Bernette's daughter complained about her school. I think we'll see a little more about the school situation in New Orleans after the storm, since it was a period of large upheaval, where the state government stepped in and took over management of the Orleans Parish school board.

That's a complicated conversation that, as someone who didn't go to school in New Orleans and who has no children in school in New Orleans, I might not be qualified to comment on. So here are some pictures of the schools discussed in the show. Many city schools are old, beautiful buildings.


This is Alcee Fortier High School. Before the storm, it was a predominantly black school. I went to this school to teach a short class about Fourth Amendment rights to the kids, and I was not impressed with the facilities. You walk through the front doors and into a metal detector--although that's pretty standard for New Orleans city schools.


Lusher took over the building after Katrina. I'm not sure what the status of that situation is, but I know that it incensed many black people in the city who felt that they had been ousted from one of their places in the dead of night without any say in the matter.


I don't think that this is the Lusher that Bernette fille is speaking about. There's another Lusher school just off of Broadway, which I think we'll see more of as the show goes on.

Most white kids in New Orleans pre-Katrina went to private catholic schools. Public schools were almost entirely filled with black kids. That's just the way it was. Not to say that black kids don't go to private schools, but when 7th grade costs $12,000 a year it's pretty tough to manage unless you're earning a good salary.

The high school system in New Orleans is such that when you meet someone for the first time and strike up a conversation, they are likely to ask you where you went to school. If you answer "Tulane," or "Harvard," you'll get a blank stare---the important information is what high school you went to.

Most white men that I meet went to one of a few all-boys schools. Brother Martin, Jesuit, and Newman are the three most common answers. Jesuit is on Carrollton and Banks, right up the street from Finn McCool's, actually.

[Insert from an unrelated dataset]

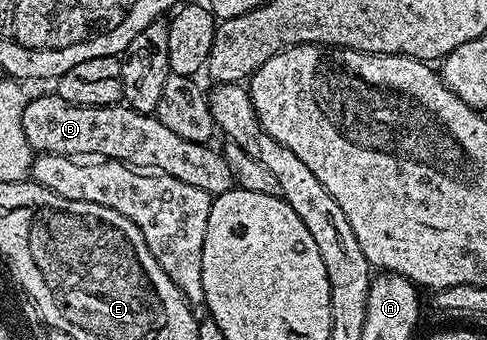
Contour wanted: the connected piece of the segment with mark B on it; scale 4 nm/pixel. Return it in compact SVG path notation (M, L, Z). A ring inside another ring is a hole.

As a product of public education all the way through undergrad, I never imagined that I would send my kids to private schools. Living in New Orleans has changed that, but I see promise in the charter school system that has evolved from the pre-storm mentality.

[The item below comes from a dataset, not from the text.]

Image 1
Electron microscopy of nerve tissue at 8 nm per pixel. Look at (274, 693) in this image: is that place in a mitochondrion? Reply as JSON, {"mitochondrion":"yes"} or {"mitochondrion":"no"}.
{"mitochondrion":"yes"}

Speaking of schools right up the street from a bar...


This is St. Augustine, or St. Aug. It's a mostly-black private school on A. P. Tureaud, literally a block or two from Bullet's.

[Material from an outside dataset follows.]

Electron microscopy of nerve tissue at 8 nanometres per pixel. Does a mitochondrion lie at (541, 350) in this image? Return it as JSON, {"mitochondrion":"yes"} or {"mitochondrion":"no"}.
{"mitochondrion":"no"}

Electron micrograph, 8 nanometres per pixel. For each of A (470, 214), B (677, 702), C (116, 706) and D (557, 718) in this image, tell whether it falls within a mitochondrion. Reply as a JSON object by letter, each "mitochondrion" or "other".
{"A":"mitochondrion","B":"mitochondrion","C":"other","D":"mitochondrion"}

The St. Aug marching band is legendary. In their uniforms, they look like purple and gold Marvin the Martians. During Carnival they march in several parades, and every time you can hear them coming blocks away. A rustle moves through the crowd---"Is that St. Aug?" "Yeah, here they come." They kick ass.


Credit for this photograph goes to http://laurelstreetblog.com/.

Note the difference in architecture between the schools. Here is a charter school in the Touro area, between Magazine and Prytania on Milan. It's right in the middle of a residential area, like most things in New Orleans.




Here's another catholic school at the corner of Claiborne and State Street, Ursuline Academy.





There are several all-girls schools in the city as well. Here are two of the most famous: McGehee and Sacred Heart.

McGehee is in the Garden District.


Prytania is a residential thoroughfare that cuts through the city, parallel to the river and other main streets like Tchoupitoulas, Magazine, and St. Charles. Remember, in this part of town the city grid looks like a spiderweb.



There is, of course, a main complex for the school that is not located inside of an antebellum mansion.

Check out some of the school's neighbors on Prytania:





If my sources are correct, this last house used to be owned by Nic Cage.

Sacred Heart has two campuses on St. Charles. Like McGehee, the old campus is also very understated.




Looking forward to tonight's episode.